• Study questions:
1 – In the text on C/EBPβ, why does the buildup of autophagic markers in C/EBPβ-silenced cells not reflect stronger autophagy induction? Answer in one to three sentences.
2 – Answer these questions from the text on C/EBPβ:
(a) Under what conditions do autophagic markers accumulate in C/EBPβ-silenced cells?
(b) What does the inflammasome sensor AIM2 recognize?
(c) What does caspase-1 convert into active forms?

• Text:

* * *

C/EBPβ has been shown to regulate autophagy, a process crucial for the degradation of damaged mitochondria. In C/EBPβ-silenced cells, there is an accumulation of autophagic markers under oxidative stress and inflammatory conditions, indicating that C/EBPβ is involved in the regulation of autophagy. This accumulation is not due to increased autophagy induction but rather to decreased autophagosome degradation (62, 65). This finding suggests that C/EBPβ may play a role in maintaining the balance between mitochondrial biogenesis and degradation, which is essential for cellular homeostasis.

2 ​​C/EBPβ in inflammasome activation​​

2.1 Transcriptional control of inflammasome components​​

C/EBPβ is a key transcription factor that directly regulates the expression of critical inflammasome components by binding to their promoter regions. This direct regulation is essential for the expression and activation of inflammasomes, which play a crucial role in the inflammatory response in various diseases (66). For instance, C/EBPβ has been shown to regulate the expression of NLRP3, a key component of the inflammasome complex (60, 67). NLRP3 is activated by various stimuli, including misfolded proteins and oxidative stress, leading to the release of pro-inflammatory cytokines like IL-1β and IL-18 (68–70). Similarly, C/EBPβ also regulates the expression of AIM2, another inflammasome sensor that recognizes cytosolic DNA and forms a caspase-1-activating inflammasome (71, 72). Additionally, C/EBPβ directly controls the expression of caspase-1, a crucial enzyme in the inflammasome pathway that processes pro-IL-1β and pro-IL-18 into their active forms (60). The specific mechanism is illustrated in Figure 1A.

* * *

• Data for review:
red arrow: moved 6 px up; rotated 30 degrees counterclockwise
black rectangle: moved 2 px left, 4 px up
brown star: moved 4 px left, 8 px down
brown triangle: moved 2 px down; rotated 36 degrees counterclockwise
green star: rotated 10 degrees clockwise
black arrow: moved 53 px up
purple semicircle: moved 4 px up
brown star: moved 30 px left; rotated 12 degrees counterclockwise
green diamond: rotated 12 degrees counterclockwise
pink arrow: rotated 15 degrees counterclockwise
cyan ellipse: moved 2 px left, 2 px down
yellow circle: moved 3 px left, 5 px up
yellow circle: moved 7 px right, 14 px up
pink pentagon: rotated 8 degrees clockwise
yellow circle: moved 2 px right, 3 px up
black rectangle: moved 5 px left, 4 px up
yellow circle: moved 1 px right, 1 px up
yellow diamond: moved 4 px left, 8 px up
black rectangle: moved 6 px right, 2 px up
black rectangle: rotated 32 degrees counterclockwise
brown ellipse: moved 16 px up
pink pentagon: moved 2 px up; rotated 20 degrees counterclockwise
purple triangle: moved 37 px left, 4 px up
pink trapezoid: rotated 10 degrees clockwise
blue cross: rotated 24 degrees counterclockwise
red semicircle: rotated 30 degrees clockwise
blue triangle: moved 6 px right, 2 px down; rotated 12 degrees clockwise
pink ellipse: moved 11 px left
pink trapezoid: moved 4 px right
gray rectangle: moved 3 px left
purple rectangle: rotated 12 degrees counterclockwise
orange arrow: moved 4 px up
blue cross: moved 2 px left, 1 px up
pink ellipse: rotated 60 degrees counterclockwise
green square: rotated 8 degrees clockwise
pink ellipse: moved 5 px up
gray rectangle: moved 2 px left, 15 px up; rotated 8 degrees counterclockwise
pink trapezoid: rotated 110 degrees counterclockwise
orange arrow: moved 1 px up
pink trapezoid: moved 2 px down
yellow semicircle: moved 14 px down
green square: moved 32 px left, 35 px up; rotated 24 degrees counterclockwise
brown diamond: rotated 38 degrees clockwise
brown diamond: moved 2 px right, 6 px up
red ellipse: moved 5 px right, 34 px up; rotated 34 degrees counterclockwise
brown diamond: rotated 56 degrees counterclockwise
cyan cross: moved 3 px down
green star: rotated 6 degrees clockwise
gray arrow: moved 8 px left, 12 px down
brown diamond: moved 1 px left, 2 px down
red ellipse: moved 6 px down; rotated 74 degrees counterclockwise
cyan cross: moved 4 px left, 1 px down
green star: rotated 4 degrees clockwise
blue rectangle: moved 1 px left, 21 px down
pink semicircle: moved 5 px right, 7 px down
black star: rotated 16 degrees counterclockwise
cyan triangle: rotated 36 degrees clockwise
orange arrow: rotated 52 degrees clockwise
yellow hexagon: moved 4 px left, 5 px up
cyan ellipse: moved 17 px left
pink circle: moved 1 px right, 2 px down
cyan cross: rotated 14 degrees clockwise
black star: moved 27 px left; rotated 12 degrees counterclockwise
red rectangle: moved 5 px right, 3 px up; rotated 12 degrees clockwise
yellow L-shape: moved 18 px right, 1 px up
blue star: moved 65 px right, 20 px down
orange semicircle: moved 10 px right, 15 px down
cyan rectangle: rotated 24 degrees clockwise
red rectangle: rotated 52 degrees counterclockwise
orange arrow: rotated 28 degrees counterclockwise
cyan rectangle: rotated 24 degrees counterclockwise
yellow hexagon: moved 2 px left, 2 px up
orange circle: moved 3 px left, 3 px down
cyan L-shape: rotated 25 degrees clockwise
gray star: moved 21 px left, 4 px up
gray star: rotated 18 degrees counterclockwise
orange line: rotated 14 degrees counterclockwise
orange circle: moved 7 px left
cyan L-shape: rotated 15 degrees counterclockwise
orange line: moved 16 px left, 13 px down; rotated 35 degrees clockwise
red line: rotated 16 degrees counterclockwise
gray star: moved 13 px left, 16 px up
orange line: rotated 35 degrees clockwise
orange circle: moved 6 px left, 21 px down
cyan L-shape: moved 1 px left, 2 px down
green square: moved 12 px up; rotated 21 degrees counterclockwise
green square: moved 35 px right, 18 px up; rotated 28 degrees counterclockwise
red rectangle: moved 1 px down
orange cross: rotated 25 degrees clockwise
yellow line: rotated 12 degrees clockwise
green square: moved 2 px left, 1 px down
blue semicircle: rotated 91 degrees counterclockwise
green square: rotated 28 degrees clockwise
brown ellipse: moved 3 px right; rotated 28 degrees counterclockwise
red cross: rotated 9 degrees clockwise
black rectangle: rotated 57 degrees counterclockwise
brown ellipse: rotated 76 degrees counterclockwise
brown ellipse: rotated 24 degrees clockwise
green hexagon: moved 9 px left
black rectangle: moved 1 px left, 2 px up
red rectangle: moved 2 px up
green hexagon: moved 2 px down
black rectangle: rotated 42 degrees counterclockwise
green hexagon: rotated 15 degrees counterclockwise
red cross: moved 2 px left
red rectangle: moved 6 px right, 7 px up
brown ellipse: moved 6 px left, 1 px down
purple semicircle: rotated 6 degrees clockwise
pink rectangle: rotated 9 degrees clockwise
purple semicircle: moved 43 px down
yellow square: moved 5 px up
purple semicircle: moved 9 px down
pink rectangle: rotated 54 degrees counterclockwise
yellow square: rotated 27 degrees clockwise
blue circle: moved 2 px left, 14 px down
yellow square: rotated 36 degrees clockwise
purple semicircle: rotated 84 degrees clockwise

* * *

• Results in order:
1 – The text says the buildup comes from reduced autophagosome degradation, not from increased autophagy induction. The markers accumulate because autophagosomes are broken down less, not because more autophagy is started.

2 –
(a) Under oxidative stress and inflammatory conditions.
(b) Cytosolic DNA.
(c) Pro-IL-1β and pro-IL-18.